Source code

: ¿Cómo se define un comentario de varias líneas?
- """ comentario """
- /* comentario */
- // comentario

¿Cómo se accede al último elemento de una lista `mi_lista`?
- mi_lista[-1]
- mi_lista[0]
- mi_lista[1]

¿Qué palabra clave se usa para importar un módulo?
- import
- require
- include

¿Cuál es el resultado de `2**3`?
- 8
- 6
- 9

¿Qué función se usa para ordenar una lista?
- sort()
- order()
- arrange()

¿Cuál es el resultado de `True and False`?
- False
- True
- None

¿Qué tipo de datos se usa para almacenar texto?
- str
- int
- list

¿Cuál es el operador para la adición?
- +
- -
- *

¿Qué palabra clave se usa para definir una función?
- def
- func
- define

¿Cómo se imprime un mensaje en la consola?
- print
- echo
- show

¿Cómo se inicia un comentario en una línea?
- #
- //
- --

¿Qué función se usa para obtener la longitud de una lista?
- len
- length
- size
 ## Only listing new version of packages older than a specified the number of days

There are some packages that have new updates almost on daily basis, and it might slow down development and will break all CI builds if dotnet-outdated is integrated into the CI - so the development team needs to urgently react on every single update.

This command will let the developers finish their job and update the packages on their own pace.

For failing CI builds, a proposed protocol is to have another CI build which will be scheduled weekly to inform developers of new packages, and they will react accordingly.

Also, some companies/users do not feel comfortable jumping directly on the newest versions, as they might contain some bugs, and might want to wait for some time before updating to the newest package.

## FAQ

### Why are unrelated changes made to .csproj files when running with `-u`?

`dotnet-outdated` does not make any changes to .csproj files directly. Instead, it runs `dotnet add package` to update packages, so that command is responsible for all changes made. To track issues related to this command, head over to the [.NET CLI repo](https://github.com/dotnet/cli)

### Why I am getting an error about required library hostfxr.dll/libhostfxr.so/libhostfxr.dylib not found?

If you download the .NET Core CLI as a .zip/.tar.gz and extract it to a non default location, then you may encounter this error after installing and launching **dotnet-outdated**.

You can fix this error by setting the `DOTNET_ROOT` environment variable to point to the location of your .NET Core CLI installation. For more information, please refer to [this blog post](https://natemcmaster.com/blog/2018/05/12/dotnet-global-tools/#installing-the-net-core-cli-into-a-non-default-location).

> **YOUR ASSIGNMENT**:
Exactly as written, return every line of the material.

> **OUTPUT OF THE EXERCISE**:
Source code

: ¿Cómo se define un comentario de varias líneas?
- """ comentario """
- /* comentario */
- // comentario

¿Cómo se accede al último elemento de una lista `mi_lista`?
- mi_lista[-1]
- mi_lista[0]
- mi_lista[1]

¿Qué palabra clave se usa para importar un módulo?
- import
- require
- include

¿Cuál es el resultado de `2**3`?
- 8
- 6
- 9

¿Qué función se usa para ordenar una lista?
- sort()
- order()
- arrange()

¿Cuál es el resultado de `True and False`?
- False
- True
- None

¿Qué tipo de datos se usa para almacenar texto?
- str
- int
- list

¿Cuál es el operador para la adición?
- +
- -
- *

¿Qué palabra clave se usa para definir una función?
- def
- func
- define

¿Cómo se imprime un mensaje en la consola?
- print
- echo
- show

¿Cómo se inicia un comentario en una línea?
- #
- //
- --

¿Qué función se usa para obtener la longitud de una lista?
- len
- length
- size
 ## Only listing new version of packages older than a specified the number of days

There are some packages that have new updates almost on daily basis, and it might slow down development and will break all CI builds if dotnet-outdated is integrated into the CI - so the development team needs to urgently react on every single update.

This command will let the developers finish their job and update the packages on their own pace.

For failing CI builds, a proposed protocol is to have another CI build which will be scheduled weekly to inform developers of new packages, and they will react accordingly.

Also, some companies/users do not feel comfortable jumping directly on the newest versions, as they might contain some bugs, and might want to wait for some time before updating to the newest package.

## FAQ

### Why are unrelated changes made to .csproj files when running with `-u`?

`dotnet-outdated` does not make any changes to .csproj files directly. Instead, it runs `dotnet add package` to update packages, so that command is responsible for all changes made. To track issues related to this command, head over to the [.NET CLI repo](https://github.com/dotnet/cli)

### Why I am getting an error about required library hostfxr.dll/libhostfxr.so/libhostfxr.dylib not found?

If you download the .NET Core CLI as a .zip/.tar.gz and extract it to a non default location, then you may encounter this error after installing and launching **dotnet-outdated**.

You can fix this error by setting the `DOTNET_ROOT` environment variable to point to the location of your .NET Core CLI installation. For more information, please refer to [this blog post](https://natemcmaster.com/blog/2018/05/12/dotnet-global-tools/#installing-the-net-core-cli-into-a-non-default-location).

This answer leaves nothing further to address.